■ WHAT THE TASK REQUIRES: A single stretch of the material below is to be transcribed exactly, starting at the line with "image showing moderate" and ending after the line with "shows no protein".
Segment Start: ENTRIES SUPPLIED
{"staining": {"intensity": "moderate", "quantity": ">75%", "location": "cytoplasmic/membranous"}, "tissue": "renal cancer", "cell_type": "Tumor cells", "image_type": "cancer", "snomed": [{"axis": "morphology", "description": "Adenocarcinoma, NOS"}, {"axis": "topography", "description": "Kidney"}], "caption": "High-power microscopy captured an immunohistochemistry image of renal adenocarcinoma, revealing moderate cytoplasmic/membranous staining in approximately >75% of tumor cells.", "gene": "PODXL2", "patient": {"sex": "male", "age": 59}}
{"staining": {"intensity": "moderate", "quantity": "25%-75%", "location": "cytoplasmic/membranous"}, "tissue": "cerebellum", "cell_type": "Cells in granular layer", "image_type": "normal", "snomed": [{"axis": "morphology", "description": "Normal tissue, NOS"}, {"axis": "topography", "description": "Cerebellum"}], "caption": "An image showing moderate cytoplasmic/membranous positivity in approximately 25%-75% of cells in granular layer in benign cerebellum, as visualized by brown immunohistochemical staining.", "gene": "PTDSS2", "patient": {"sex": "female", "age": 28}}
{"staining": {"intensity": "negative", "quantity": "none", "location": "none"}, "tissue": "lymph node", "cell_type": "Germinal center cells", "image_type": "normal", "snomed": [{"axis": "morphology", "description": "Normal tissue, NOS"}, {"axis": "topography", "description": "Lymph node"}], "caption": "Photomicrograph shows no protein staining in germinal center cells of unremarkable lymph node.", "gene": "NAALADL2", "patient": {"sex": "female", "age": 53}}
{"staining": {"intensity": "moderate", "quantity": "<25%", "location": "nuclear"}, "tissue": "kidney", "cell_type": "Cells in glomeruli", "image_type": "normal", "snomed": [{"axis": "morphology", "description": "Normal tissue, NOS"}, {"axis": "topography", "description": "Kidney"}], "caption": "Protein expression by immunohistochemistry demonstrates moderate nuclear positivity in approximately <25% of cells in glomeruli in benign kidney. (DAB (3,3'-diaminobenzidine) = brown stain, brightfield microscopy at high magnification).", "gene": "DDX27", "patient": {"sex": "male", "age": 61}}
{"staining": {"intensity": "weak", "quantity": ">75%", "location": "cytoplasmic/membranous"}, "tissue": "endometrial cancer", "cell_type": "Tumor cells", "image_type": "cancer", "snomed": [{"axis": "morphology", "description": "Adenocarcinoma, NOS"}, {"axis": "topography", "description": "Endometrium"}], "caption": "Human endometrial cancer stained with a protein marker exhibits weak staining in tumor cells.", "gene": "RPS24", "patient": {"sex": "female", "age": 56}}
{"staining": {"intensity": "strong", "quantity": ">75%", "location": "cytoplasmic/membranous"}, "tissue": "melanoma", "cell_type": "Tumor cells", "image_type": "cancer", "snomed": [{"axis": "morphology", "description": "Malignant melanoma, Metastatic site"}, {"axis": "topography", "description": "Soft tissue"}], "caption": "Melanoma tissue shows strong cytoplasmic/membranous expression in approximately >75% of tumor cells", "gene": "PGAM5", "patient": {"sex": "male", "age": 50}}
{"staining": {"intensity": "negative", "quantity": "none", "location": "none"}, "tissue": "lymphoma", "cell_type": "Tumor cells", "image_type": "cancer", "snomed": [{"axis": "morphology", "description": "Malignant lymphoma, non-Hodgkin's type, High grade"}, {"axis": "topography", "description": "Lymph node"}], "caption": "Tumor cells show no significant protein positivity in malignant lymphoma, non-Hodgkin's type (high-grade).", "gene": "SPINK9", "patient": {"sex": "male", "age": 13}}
Segment End: ENTRIES SUPPLIED
■ OUTPUT BELOW:
{"staining": {"intensity": "moderate", "quantity": "25%-75%", "location": "cytoplasmic/membranous"}, "tissue": "cerebellum", "cell_type": "Cells in granular layer", "image_type": "normal", "snomed": [{"axis": "morphology", "description": "Normal tissue, NOS"}, {"axis": "topography", "description": "Cerebellum"}], "caption": "An image showing moderate cytoplasmic/membranous positivity in approximately 25%-75% of cells in granular layer in benign cerebellum, as visualized by brown immunohistochemical staining.", "gene": "PTDSS2", "patient": {"sex": "female", "age": 28}}
{"staining": {"intensity": "negative", "quantity": "none", "location": "none"}, "tissue": "lymph node", "cell_type": "Germinal center cells", "image_type": "normal", "snomed": [{"axis": "morphology", "description": "Normal tissue, NOS"}, {"axis": "topography", "description": "Lymph node"}], "caption": "Photomicrograph shows no protein staining in germinal center cells of unremarkable lymph node.", "gene": "NAALADL2", "patient": {"sex": "female", "age": 53}}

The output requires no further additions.